12.8.04

Serpentin chinois

A considérer l'arsenal disponible de nos jours pour tuer les moustiques, on se dit que ces petites bêtes ont bien de la constance. Tablettes à brancher sur la prise de courant, bombes insecticides, onguents répulsifs, gadgets à ultrasons, voilà les petits vampires cernés.

Cette débauche de technologie n'a pourtant pas réussi à faire disparaître l'ancêtre de tout ce fourbi : la spirale antimoustique, plus connue sous le nom de «serpentin chinois», sobriquet qui évoque davantage une acrobatie sexuelle qu'un dispositif parasiticide. Il s'agit d'un boudin verdâtre enroulé sur lui-même auquel il faut bouter le feu à la nuit tombée. La chose entame alors une lente combustion qui produit une fumée certes désagréable pour les êtres humains, mais létale pour les moustiques.

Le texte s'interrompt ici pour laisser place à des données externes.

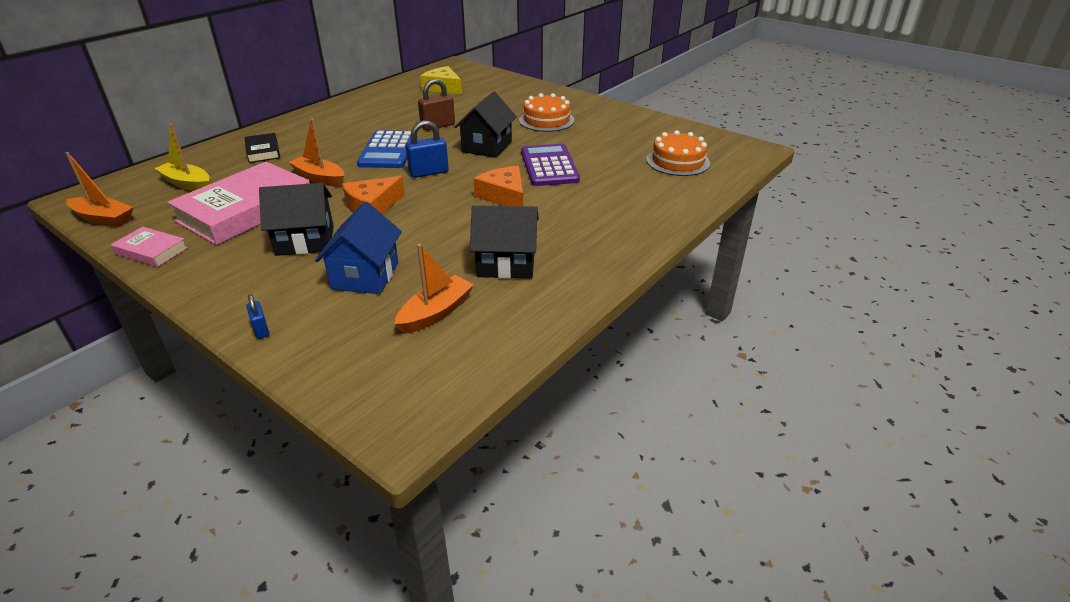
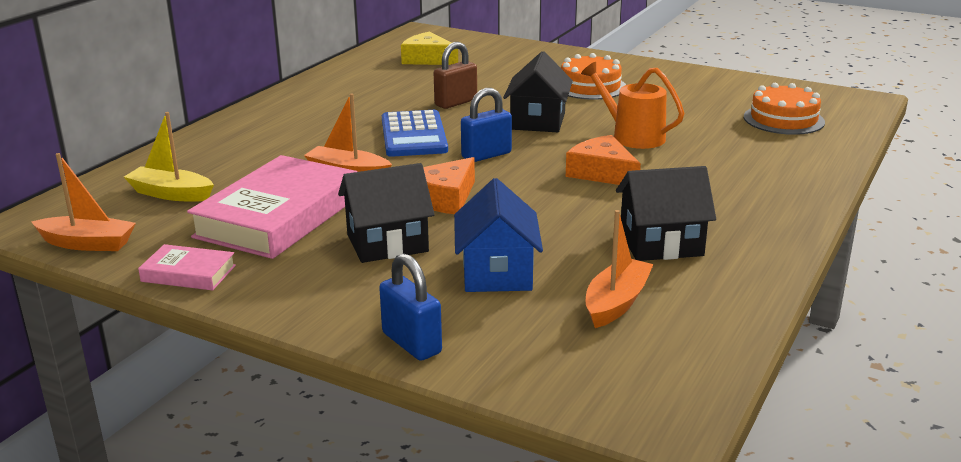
camera: 10 degrees left, 10 degrees down
(261, 330) = (411, 343): blue padlock -> blue padlock, size x1.81
(263, 151) = (244, 149): black book -> none
(549, 166) = (632, 136): purple calculator -> orange watering can

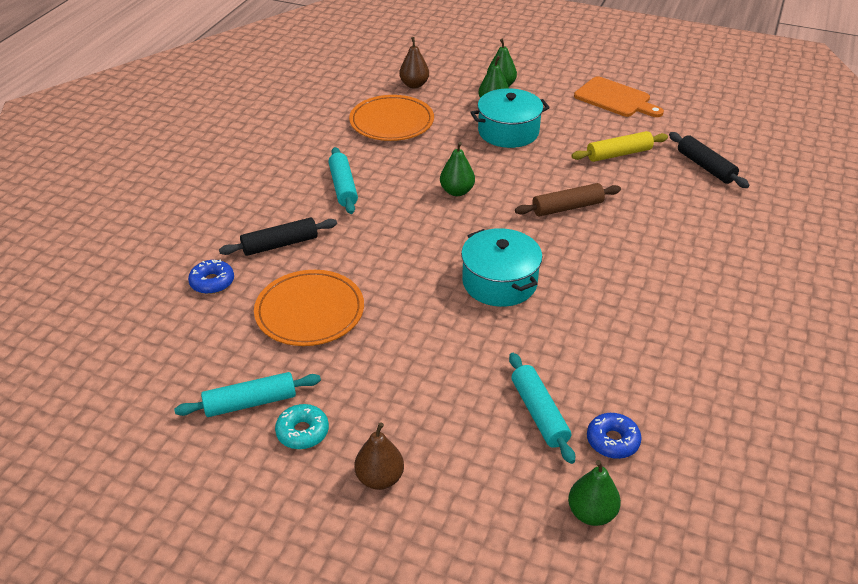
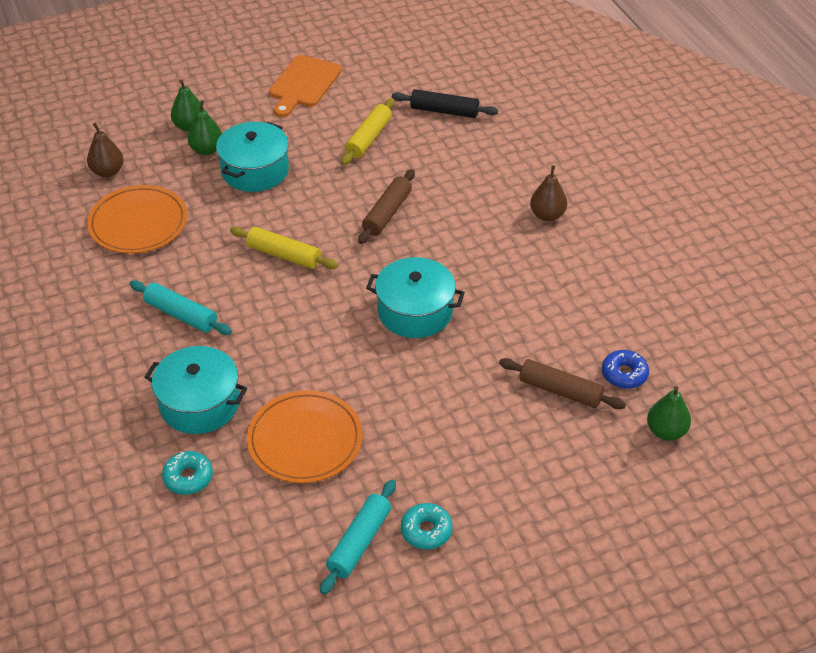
camera: 45 degrees left, 5 degrees up
(212, 282) = (188, 477): blue donut -> turquoise donut
(280, 244) = (199, 404): black rolling pin -> turquoise pot
(380, 478) = (519, 517): brown pear -> brown pear (547, 215)
(457, 191) = (284, 255): green pear -> yellow rolling pin
(539, 413) = (560, 391): turquoise rolling pin -> brown rolling pin
(615, 98) = (303, 84): orange cutting board -> orange cutting board turned 120 degrees clockwise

Si, en Occident, les ventes sont désormais minimes, son succès ne se dément pas en Asie et surtout en Afrique. Les ravages du paludisme n'y sont pas étrangers, de même que le coût dérisoire de l'appareil. Au Sénégal, le Yotox, que l'on trouve partout, coûte environ 150 francs CFA (0,25 euro). En France, il reste quelques amoureux du petit engin et, dans la pénombre de quelques campings, on peut encore apercevoir la lueur rougeâtre du serpentin faisant son office malodorant. Aromatisés au géranium (parfum qui fait fuir les bestioles), au cèdre ou à la citronnelle, les paquets se vendent à 4 ou 5 euros.

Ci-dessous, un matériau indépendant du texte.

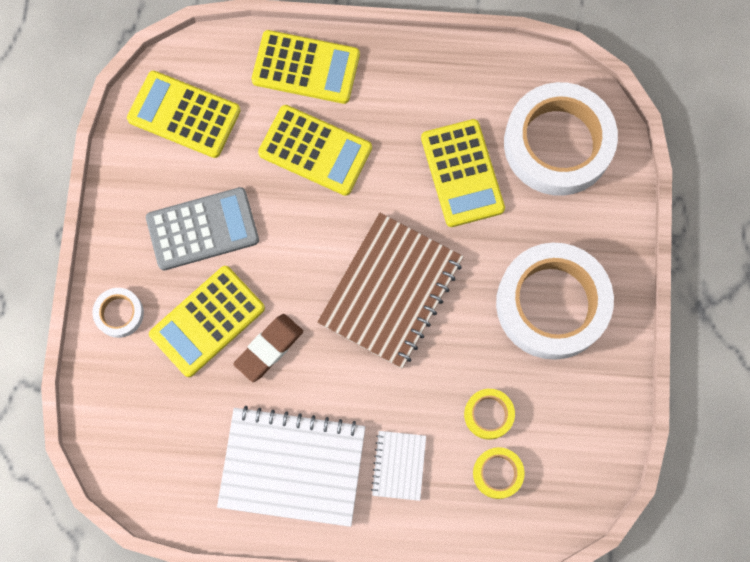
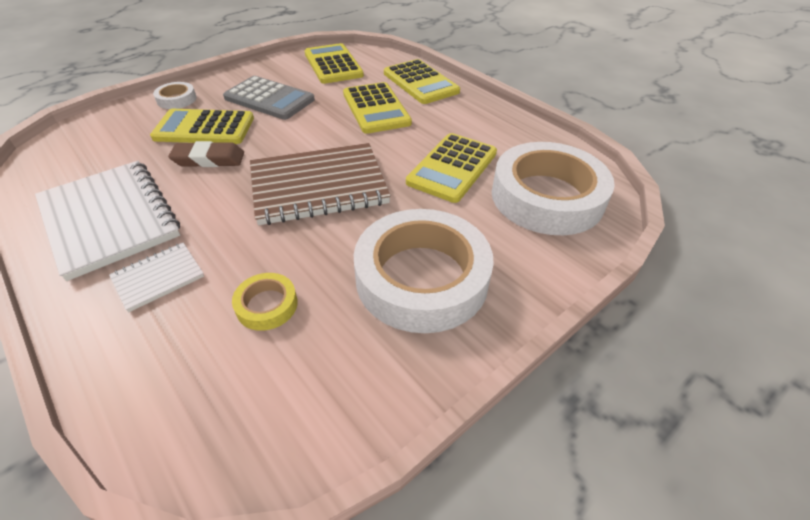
camera: 45 degrees right, 30 degrees down
(497, 473) = (206, 354): yellow tape -> none

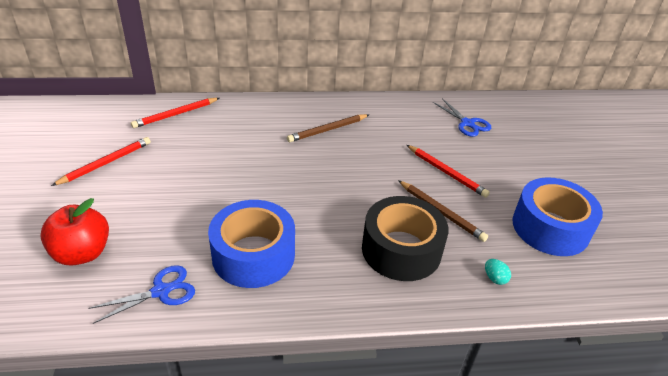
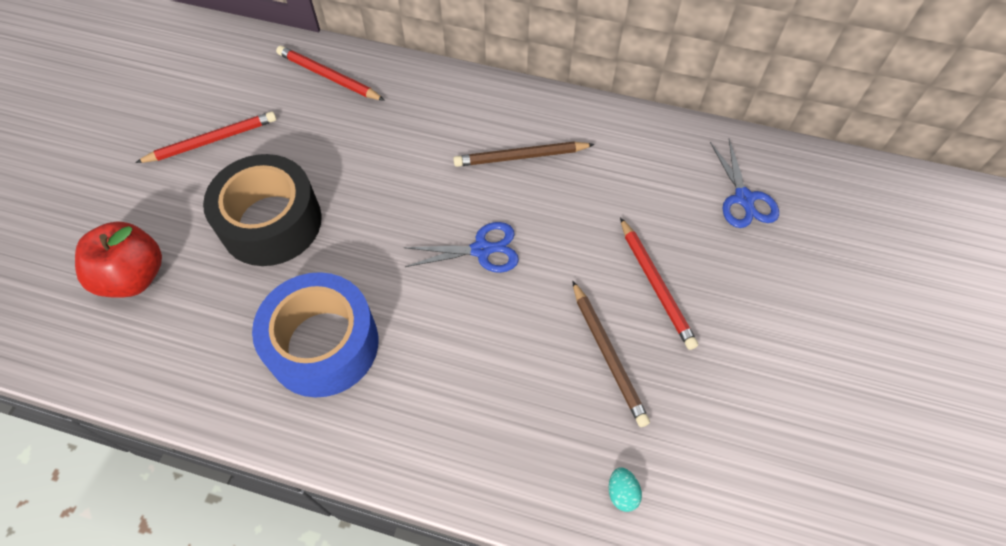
camera: 25 degrees right, 20 degrees up
(161, 291) = (195, 363): blue scissors -> blue scissors (481, 250)
(175, 114) = (328, 76): red pencil -> red pencil turned 45 degrees clockwise
(401, 249) = (516, 400): black tape -> black tape (271, 222)
(550, 228) = (760, 436): blue tape -> none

Tout cela ne serait que touchante nostalgie si l'antique spirale n'avait ses farouches détracteurs. Selon une légende tenace, l'objet serait l'instrument favori des pyromanes. D'autre part, une étude publiée l'an dernier affirme qu'une nuit de sommeil avec la spirale incandescente à portée de narines équivaut à fumer plus de 50 cigarettes ! En même temps, c'est moins cher que des clopes.